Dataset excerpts
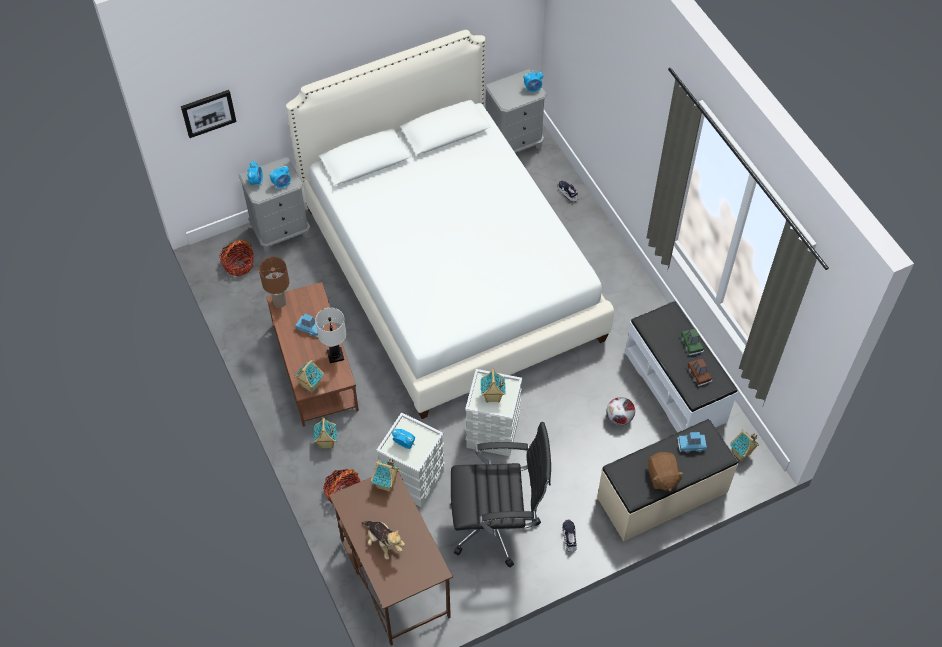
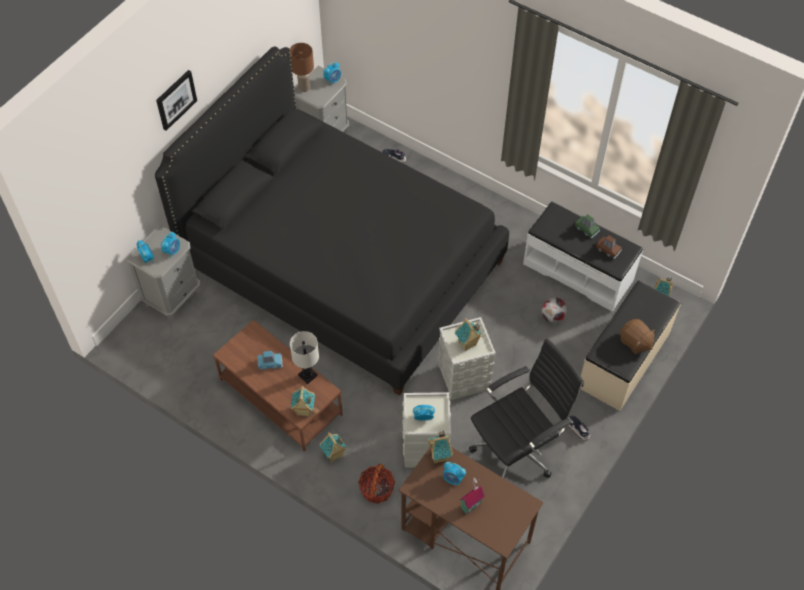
camera: 30 degrees left, 0 degrees up
picture [181,90,237,138] -> picture moved to [156,70,197,131]
basket [219,240,254,276] -> none
brown table lamp [259,257,289,308] -> brown table lamp moved to [290,43,314,92]
white bed [286,30,614,419] -> black bed [155,47,509,396]
plush toy [362,521,405,560] -> toy house [460,478,485,515]
blue toy car [677,432,707,453] -> none
none -> alarm clock [443,462,466,485]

EXERCISE REQUIREMENTS: Each line from the one containing "plush toy [362,521,405,560]" to the final line of the entries above must be returned exactly, and no other line may appear.

RESPONSE BELOW:
plush toy [362,521,405,560] -> toy house [460,478,485,515]
blue toy car [677,432,707,453] -> none
none -> alarm clock [443,462,466,485]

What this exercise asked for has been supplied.